The EU-Malaysia free trade agreement negotiation was initiated in 2010 but it was set aside in 2012. The EU bloc, headquartered in Brussels, consists of 28 member states.

Ambassador and head of EU delegations to Malaysia Maria Castillo Fernandez had time and again, expressed interests to revive the EU-Malaysia free trade agreement talks.

Ong, justifiably, poured cold water on her aspirations.

“If we don't see any progress on the palm oil issue, then restarting the Malaysia-EU free trade agreement talks will be challenging,” he had said on January 16, 2019, at the sidelines of the World Bank International Conference on Globalisation: Contents and Discontents.

On January 21, Foreign Affairs Minister Datuk Saifuddin Abdullah released a statement that Malaysia and other nine members of the Association of Southeast Asian Nations (Asean) had deferred the upgrade of long-standing relations with the EU to a "strategic partnership”.

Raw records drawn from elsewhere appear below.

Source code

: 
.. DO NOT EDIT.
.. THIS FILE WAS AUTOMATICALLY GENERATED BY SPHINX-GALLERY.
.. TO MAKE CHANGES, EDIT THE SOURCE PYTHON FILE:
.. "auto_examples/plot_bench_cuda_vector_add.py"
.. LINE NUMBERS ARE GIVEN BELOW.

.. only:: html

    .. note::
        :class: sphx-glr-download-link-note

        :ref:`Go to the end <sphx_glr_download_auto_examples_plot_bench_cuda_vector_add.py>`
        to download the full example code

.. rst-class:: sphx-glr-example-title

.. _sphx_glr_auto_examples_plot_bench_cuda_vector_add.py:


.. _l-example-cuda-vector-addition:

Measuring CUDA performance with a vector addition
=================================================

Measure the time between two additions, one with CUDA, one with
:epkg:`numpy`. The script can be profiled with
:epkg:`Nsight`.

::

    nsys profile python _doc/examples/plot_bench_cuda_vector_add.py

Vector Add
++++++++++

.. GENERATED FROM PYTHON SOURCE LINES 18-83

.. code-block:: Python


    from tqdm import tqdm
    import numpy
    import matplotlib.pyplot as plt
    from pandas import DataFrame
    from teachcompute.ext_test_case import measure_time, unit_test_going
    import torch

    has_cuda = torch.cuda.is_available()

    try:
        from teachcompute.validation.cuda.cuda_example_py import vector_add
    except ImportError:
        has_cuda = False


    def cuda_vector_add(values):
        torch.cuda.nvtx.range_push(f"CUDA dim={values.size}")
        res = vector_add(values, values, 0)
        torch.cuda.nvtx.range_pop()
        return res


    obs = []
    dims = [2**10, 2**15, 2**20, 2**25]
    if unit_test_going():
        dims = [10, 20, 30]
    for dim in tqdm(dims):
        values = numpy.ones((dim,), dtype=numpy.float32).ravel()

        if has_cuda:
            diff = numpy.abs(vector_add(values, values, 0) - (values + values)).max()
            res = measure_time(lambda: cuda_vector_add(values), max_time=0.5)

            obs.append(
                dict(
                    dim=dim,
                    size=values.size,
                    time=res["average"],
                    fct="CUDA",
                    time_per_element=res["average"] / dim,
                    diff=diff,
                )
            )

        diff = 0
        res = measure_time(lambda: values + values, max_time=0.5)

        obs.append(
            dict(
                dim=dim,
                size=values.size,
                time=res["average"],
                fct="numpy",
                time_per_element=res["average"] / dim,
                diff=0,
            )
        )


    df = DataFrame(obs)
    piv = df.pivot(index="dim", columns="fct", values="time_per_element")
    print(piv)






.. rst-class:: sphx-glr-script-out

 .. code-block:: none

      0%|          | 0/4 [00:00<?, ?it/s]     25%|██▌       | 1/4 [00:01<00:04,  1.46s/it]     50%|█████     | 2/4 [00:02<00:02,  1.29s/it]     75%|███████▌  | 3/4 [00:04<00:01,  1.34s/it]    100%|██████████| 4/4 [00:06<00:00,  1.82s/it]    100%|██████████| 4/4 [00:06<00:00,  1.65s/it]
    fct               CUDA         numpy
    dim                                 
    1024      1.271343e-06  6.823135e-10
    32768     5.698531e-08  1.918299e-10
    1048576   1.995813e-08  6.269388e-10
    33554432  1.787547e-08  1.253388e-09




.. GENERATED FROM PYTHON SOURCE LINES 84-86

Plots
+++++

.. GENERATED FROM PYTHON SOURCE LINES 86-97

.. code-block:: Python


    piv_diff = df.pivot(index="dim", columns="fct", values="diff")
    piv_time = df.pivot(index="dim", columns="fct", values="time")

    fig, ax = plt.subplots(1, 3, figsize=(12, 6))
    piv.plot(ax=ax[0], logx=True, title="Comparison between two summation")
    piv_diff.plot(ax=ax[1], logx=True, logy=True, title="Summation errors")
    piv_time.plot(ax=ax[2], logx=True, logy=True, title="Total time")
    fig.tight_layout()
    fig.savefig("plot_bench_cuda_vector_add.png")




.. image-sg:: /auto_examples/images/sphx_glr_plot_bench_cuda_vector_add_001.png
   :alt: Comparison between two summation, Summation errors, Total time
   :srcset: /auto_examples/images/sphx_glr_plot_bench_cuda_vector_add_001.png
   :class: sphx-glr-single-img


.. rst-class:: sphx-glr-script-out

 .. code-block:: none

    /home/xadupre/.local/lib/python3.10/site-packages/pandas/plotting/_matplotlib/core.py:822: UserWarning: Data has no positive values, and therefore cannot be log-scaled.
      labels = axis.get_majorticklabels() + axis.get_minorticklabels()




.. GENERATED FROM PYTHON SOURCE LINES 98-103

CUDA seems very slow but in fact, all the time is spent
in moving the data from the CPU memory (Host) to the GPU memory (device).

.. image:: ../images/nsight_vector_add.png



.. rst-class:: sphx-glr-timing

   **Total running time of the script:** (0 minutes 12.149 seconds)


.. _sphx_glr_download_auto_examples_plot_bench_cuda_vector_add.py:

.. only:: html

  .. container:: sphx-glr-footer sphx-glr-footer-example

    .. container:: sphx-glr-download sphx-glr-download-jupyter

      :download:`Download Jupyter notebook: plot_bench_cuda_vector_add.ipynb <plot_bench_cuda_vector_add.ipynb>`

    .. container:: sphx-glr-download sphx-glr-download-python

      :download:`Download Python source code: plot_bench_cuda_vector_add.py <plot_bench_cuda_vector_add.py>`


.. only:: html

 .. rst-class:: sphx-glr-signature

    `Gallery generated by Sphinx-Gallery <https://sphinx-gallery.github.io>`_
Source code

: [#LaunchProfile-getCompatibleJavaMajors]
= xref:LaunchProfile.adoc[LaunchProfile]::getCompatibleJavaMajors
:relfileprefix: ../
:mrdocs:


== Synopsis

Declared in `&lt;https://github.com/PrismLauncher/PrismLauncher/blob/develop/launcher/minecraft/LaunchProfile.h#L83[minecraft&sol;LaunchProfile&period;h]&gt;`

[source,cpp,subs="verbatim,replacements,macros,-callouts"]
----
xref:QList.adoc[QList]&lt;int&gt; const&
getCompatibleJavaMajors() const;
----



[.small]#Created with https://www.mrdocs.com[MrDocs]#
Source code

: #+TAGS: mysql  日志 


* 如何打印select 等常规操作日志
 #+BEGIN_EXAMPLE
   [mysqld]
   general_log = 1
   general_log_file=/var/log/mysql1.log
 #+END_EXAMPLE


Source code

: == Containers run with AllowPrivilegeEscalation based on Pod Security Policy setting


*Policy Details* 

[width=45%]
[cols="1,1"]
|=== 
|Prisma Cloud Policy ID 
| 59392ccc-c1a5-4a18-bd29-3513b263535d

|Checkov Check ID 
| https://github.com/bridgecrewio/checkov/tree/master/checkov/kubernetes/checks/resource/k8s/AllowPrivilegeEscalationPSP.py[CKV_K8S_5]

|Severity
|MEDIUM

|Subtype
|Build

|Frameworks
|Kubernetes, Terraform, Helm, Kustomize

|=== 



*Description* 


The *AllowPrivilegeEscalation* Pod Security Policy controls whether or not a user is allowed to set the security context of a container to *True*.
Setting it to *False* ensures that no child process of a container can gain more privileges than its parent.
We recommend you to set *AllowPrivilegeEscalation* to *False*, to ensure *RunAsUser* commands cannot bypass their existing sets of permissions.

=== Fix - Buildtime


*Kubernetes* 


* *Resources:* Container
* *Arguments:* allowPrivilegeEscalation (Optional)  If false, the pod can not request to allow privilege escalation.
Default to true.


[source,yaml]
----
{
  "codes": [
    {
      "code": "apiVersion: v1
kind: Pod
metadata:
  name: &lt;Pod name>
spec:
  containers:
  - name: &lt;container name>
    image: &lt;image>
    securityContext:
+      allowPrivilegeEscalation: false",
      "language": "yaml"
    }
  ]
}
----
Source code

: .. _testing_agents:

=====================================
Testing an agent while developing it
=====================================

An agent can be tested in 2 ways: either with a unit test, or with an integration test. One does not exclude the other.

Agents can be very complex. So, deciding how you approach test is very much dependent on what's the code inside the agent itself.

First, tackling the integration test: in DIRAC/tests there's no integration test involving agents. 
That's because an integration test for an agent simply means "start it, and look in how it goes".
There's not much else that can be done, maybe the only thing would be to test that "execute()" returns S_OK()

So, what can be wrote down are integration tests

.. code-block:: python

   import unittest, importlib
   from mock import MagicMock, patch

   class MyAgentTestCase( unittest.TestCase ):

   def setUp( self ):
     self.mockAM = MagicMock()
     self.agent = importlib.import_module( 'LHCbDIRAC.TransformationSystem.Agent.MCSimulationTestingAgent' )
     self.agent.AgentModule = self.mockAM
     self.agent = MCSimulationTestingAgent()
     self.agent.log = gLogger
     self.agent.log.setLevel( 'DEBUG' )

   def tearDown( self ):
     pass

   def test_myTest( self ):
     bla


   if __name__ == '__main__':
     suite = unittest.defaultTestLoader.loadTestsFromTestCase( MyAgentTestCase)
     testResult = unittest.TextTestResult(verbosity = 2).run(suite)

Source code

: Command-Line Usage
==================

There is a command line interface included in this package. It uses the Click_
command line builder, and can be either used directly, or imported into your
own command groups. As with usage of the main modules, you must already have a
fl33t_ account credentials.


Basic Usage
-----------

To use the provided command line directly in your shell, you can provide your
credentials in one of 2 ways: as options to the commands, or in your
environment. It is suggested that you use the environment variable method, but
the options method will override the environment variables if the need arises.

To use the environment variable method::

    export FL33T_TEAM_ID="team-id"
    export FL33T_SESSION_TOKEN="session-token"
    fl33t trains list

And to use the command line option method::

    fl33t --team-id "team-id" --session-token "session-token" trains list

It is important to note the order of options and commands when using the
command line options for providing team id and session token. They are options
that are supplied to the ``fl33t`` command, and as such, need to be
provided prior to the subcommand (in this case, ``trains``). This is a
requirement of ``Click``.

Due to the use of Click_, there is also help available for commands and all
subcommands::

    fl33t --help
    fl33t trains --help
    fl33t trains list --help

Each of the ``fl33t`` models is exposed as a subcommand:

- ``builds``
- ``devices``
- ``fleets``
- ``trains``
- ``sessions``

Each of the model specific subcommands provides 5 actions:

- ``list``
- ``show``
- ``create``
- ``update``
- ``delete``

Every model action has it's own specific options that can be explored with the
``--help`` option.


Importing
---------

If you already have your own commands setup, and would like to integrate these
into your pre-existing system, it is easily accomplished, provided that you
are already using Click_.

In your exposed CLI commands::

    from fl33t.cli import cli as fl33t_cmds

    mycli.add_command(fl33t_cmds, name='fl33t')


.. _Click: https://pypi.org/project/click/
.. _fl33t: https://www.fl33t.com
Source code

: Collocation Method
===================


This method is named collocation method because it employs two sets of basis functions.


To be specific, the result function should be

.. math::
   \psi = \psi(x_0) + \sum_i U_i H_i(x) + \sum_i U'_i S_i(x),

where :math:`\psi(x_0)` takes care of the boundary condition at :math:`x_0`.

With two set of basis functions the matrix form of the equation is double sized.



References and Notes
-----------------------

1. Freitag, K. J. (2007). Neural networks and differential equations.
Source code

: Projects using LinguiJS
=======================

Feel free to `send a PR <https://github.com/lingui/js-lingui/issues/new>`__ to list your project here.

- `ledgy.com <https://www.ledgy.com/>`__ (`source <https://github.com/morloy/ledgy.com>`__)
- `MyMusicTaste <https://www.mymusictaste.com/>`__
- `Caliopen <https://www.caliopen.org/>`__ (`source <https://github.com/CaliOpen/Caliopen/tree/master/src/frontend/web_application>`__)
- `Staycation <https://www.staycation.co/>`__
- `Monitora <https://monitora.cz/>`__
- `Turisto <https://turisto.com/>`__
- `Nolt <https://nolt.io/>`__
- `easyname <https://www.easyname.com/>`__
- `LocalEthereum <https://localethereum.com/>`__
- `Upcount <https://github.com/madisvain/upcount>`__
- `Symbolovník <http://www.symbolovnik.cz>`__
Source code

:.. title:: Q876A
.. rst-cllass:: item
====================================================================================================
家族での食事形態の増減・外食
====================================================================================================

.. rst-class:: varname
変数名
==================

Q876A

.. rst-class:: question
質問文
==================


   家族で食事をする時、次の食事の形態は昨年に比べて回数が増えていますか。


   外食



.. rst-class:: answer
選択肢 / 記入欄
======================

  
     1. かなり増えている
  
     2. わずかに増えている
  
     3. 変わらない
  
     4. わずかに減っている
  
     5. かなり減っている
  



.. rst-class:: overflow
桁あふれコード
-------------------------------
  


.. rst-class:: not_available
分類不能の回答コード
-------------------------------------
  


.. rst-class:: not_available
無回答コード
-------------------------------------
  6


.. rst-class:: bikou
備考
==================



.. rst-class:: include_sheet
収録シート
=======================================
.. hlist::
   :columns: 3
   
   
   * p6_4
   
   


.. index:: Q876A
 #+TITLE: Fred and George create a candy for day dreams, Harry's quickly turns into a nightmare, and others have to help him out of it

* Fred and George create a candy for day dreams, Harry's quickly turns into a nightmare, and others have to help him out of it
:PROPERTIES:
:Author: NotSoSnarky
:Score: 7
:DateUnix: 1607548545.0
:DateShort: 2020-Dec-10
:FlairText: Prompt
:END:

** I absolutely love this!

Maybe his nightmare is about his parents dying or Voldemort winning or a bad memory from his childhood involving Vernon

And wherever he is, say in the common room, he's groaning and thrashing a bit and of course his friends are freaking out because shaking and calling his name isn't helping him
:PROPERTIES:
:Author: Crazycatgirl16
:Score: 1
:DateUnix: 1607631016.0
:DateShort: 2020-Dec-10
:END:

This, Saifuddin explained in concurrence with Indonesia’s deputy foreign minister Abdurrahman Mohammad Fachir, was due to EU’s plan to ban palm biodiesel that would hurt Asean's socio-economic interests.

The newly-formed POIF is a common platform that represented key stakeholders of businesses that plant oil palms, mill and refine the palm oil into cooking oil, oleochemicals and biodiesel. 

Palm oil exporters, who familiar with vegetable oils taxes in neighbouring and consuming countries, are also represented in POIF.

The POIF held its first meeting on January 16.

Among key participants were representatives from the East Malaysia Association (EMPA), Incorporated Society of Planters (ISP), Malayan Agricultural Producers Association (Mapa), Malaysian Estate Owners Association (MEOA), Sarawak Oil Palm Plantation Owners Association (SOPPOA), Palm Oil Millers Association (POMA) and Palm Oil Refiners Association of Malaysia (Poram). 

In its statement, POIF highlighted that Prime Minister Tun Dr Mahathir Mohamad had warned France President Emmanuel Macron that Malaysia would consider laws to restrict imports of French products if Paris did not withdraw plans to ban palm biodiesel.

French lawmakers had on December 19 last year voted to remove palm oil from the country's biofuel scheme, starting January 2020.

Norwegian lawmakers too, on December 3 last year, legislated to ban palm biodiesel by December 2020.

In his January 8 letter to Macron, Dr Mahathir had stated that if France persisted on banning palm oil, Malaysia would be forced to suspend free trade talks with the EU and impose similar sanctions against French exports.

In the early 1980s, Dr Mahathir had launched the “Buy British Last” campaign in response to the UK government charging higher tuition fees on foreign students. 

Recently, a number of economists said Dr Mahathir might, as a last resort, launch a “Buy French Last” policy based on the letter to Macron forewarning retaliative measures on France’s exports.

Defence Minister Mohamad Sabu had in last July said the Royal Malaysian Air Force had 18 Russian-made Sukhoi Su-30MKM and 10 MiG-29 fighter jets but only four were able to take to the skies.

Malaysia has long considered France’s Rafale jet, built by Dassault Aviation SA, as the frontrunner to replace the Russian MiG-29s that are now mostly grounded.